Voice quality assurance in ATC
Because ATC voice is a safety-critical system, quality assurance is not optional. National aviation authorities and international standards bodies set minimum requirements for audio intelligibility, system availability, and end-to-end latency. Meeting those requirements on paper at installation time is not enough; they need to be maintained continuously across every operational frequency, at every facility, under all conditions.
This is where dedicated voice quality monitoring becomes operationally important. The key metrics that define whether a voice path is performing correctly – packet loss, jitter, latency, signal-to-noise ratio, and perceptual quality scores like MOS – need to be tracked in real time, not inferred from incident reports after something has gone wrong. The goal is to identify degradation before it reaches the threshold where a controller or pilot notices it.
Effective voice quality monitoring in ATC goes beyond simple availability checks. It requires capturing and analysing the actual RTP streams that carry voice traffic, correlating media quality with SIP signalling, and applying sufficient time resolution to catch short-lived impairments that averages would otherwise obscure. A burst of packet loss that lasts two seconds is long enough to break a critical instruction; if it is averaged into a five-minute performance window, it disappears from the data entirely.
The operational benefit of this level of visibility is the ability to move from reactive troubleshooting to proactive management. A pattern of marginal SNR on a specific radio channel, a recurring jitter spike on a particular network path, or a slow drift in audio levels at a remote transmitter are all detectable well before they cause a communication failure, but only if the monitoring system is capturing the data at the right granularity.

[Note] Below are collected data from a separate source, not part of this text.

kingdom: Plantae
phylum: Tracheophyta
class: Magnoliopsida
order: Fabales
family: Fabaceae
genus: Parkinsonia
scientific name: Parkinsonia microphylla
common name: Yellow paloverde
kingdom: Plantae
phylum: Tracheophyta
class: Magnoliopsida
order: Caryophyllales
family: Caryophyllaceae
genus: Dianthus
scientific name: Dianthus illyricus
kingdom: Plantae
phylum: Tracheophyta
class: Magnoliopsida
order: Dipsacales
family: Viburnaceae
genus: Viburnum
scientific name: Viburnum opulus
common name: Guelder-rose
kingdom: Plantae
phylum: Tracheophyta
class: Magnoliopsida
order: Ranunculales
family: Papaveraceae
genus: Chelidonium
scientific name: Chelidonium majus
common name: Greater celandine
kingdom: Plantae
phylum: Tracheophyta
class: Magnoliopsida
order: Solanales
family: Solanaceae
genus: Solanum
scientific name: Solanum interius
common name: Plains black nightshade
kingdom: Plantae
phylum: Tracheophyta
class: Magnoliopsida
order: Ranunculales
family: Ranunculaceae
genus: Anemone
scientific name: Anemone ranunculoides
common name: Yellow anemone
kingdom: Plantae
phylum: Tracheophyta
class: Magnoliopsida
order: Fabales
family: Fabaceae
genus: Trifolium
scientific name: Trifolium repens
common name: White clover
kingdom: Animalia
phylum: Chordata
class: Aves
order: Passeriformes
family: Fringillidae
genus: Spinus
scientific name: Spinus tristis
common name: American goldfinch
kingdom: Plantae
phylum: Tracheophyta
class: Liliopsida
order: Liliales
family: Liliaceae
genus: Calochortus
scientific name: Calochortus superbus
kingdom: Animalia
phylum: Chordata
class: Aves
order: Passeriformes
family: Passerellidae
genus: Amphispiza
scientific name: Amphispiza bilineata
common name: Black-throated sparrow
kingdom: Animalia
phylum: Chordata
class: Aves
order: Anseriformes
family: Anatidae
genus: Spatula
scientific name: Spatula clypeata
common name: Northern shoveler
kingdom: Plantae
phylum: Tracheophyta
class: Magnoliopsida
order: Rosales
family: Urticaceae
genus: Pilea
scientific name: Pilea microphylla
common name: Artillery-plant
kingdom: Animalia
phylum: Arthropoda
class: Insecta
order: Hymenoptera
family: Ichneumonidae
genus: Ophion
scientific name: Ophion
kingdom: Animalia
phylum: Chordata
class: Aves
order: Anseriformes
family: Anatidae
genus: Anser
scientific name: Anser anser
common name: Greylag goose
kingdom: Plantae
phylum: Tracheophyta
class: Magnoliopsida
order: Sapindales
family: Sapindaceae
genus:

ATC as a regulatory environment
Air traffic control operates under a framework of regulations that is more demanding than almost any other communications environment. The International Civil Aviation Organisation (ICAO) sets global standards for ATC procedures and equipment. Regional bodies such as EUROCONTROL coordinate requirements across European airspace. National authorities – the FAA in the United States, the CAA in the UK, and their equivalents elsewhere – set and enforce specific technical requirements for equipment, performance, and safety management.
For voice systems specifically, this means that equipment must be certified, performance must be documented, and degradation events must be tracked and reported. Operators can’t simply decide that a marginally underperforming radio channel is ‘good enough’, there are defined thresholds, and falling below them has regulatory consequences. This drives demand for monitoring solutions that can provide auditable, continuous records of voice system performance, not just reactive alerts when something breaks.